** DATA PROVIDED follows **

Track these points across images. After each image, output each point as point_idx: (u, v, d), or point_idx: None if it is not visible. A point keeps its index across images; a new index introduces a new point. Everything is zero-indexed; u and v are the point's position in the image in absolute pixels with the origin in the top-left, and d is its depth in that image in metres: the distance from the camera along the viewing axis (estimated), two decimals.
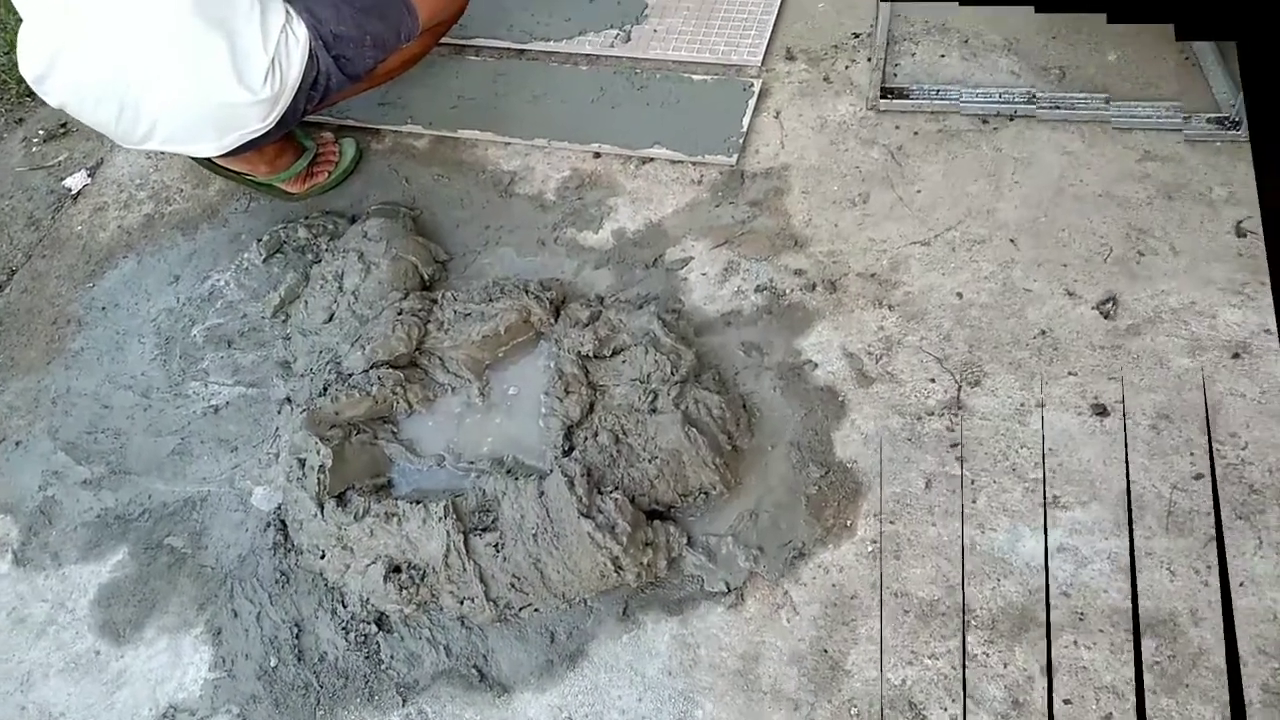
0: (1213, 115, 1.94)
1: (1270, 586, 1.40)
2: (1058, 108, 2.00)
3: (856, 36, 2.22)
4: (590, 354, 1.74)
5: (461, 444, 1.73)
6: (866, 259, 1.85)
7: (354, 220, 2.08)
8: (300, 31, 1.74)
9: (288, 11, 1.74)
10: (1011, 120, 2.01)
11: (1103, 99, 1.98)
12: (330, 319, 1.88)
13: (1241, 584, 1.41)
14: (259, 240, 2.08)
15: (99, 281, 2.14)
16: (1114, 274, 1.75)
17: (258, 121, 1.76)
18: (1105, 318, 1.70)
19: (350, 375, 1.76)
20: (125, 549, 1.74)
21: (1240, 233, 1.77)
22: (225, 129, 1.75)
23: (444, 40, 2.26)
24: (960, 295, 1.77)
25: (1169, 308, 1.70)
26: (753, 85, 2.13)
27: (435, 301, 1.86)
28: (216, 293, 2.06)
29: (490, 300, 1.83)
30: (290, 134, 2.05)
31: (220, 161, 1.99)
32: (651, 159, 2.08)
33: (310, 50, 1.76)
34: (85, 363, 2.01)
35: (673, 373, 1.68)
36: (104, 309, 2.09)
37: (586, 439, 1.66)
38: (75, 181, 2.37)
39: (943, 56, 2.14)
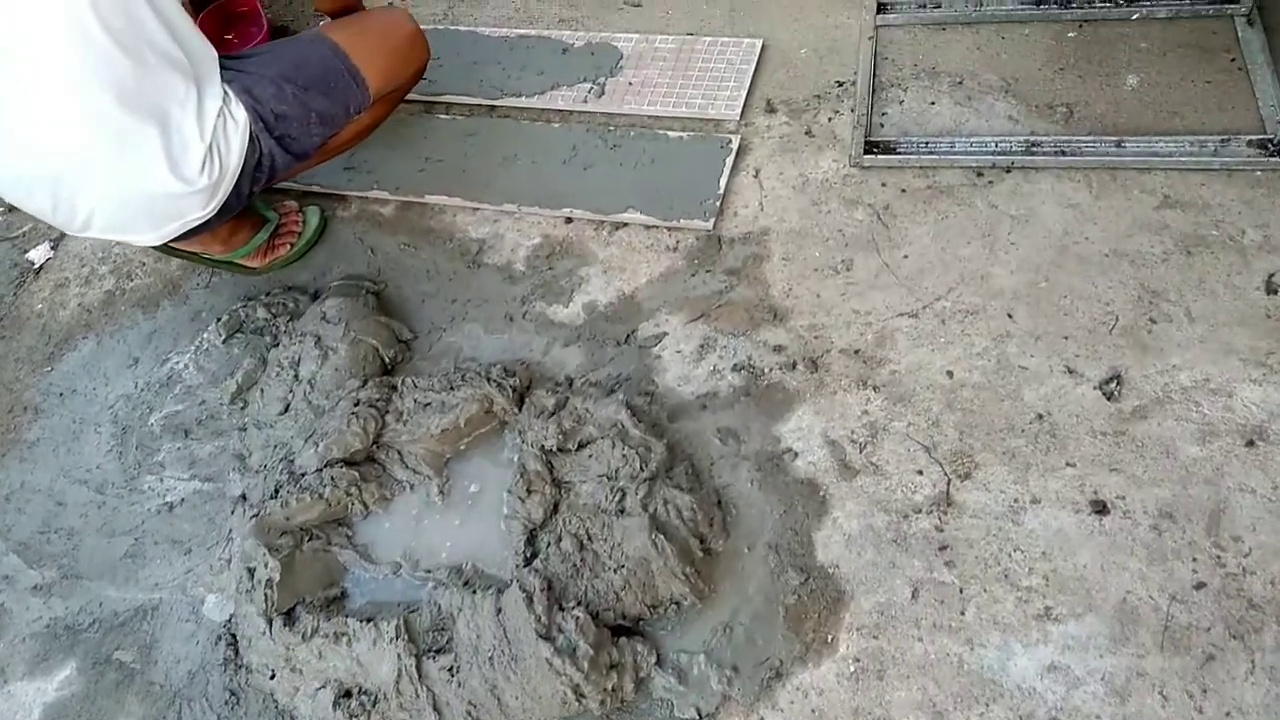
0: (1255, 137, 1.77)
1: (1258, 716, 1.27)
2: (1062, 153, 1.84)
3: (840, 85, 2.08)
4: (554, 448, 1.63)
5: (419, 550, 1.63)
6: (850, 333, 1.72)
7: (316, 296, 1.98)
8: (239, 114, 1.64)
9: (225, 93, 1.64)
10: (1009, 172, 1.87)
11: (1114, 141, 1.83)
12: (286, 410, 1.79)
13: (1228, 714, 1.27)
14: (218, 319, 1.99)
15: (57, 365, 2.06)
16: (1120, 347, 1.61)
17: (198, 210, 1.66)
18: (1108, 399, 1.56)
19: (303, 475, 1.66)
20: (73, 664, 1.66)
21: (1271, 288, 1.61)
22: (163, 219, 1.66)
23: (411, 97, 2.16)
24: (950, 374, 1.64)
25: (1180, 386, 1.55)
26: (731, 142, 2.00)
27: (394, 389, 1.76)
28: (175, 377, 1.97)
29: (451, 388, 1.72)
30: (248, 208, 1.95)
31: (173, 244, 1.90)
32: (625, 224, 1.96)
33: (250, 133, 1.66)
34: (41, 455, 1.93)
35: (641, 468, 1.57)
36: (61, 395, 2.01)
37: (549, 544, 1.55)
38: (38, 255, 2.29)
39: (933, 104, 2.00)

** End of DATA PROVIDED **

■ **WHAT TO PRODUCE**:
Retype, exactly and only, the lines from the one containing "34: (85, 363, 2.01)" through the end of the entries, both ends included, and omit all pictures.

■ **EXERCISE OUTPUT**:
34: (85, 363, 2.01)
35: (673, 373, 1.68)
36: (104, 309, 2.09)
37: (586, 439, 1.66)
38: (75, 181, 2.37)
39: (943, 56, 2.14)
0: (1255, 137, 1.77)
1: (1258, 716, 1.27)
2: (1062, 153, 1.84)
3: (840, 85, 2.08)
4: (554, 448, 1.63)
5: (419, 550, 1.63)
6: (850, 333, 1.72)
7: (316, 296, 1.98)
8: (239, 114, 1.64)
9: (225, 93, 1.64)
10: (1009, 172, 1.87)
11: (1114, 141, 1.83)
12: (286, 410, 1.79)
13: (1228, 714, 1.27)
14: (218, 319, 1.99)
15: (57, 365, 2.06)
16: (1120, 347, 1.61)
17: (198, 210, 1.66)
18: (1108, 399, 1.56)
19: (303, 475, 1.66)
20: (73, 664, 1.66)
21: (1271, 288, 1.61)
22: (163, 219, 1.66)
23: (411, 97, 2.16)
24: (950, 374, 1.64)
25: (1180, 386, 1.55)
26: (731, 142, 2.00)
27: (394, 389, 1.76)
28: (175, 377, 1.97)
29: (451, 388, 1.72)
30: (248, 208, 1.95)
31: (173, 244, 1.90)
32: (625, 224, 1.96)
33: (250, 133, 1.66)
34: (41, 455, 1.93)
35: (641, 468, 1.57)
36: (61, 395, 2.01)
37: (549, 544, 1.55)
38: (38, 255, 2.29)
39: (933, 104, 2.00)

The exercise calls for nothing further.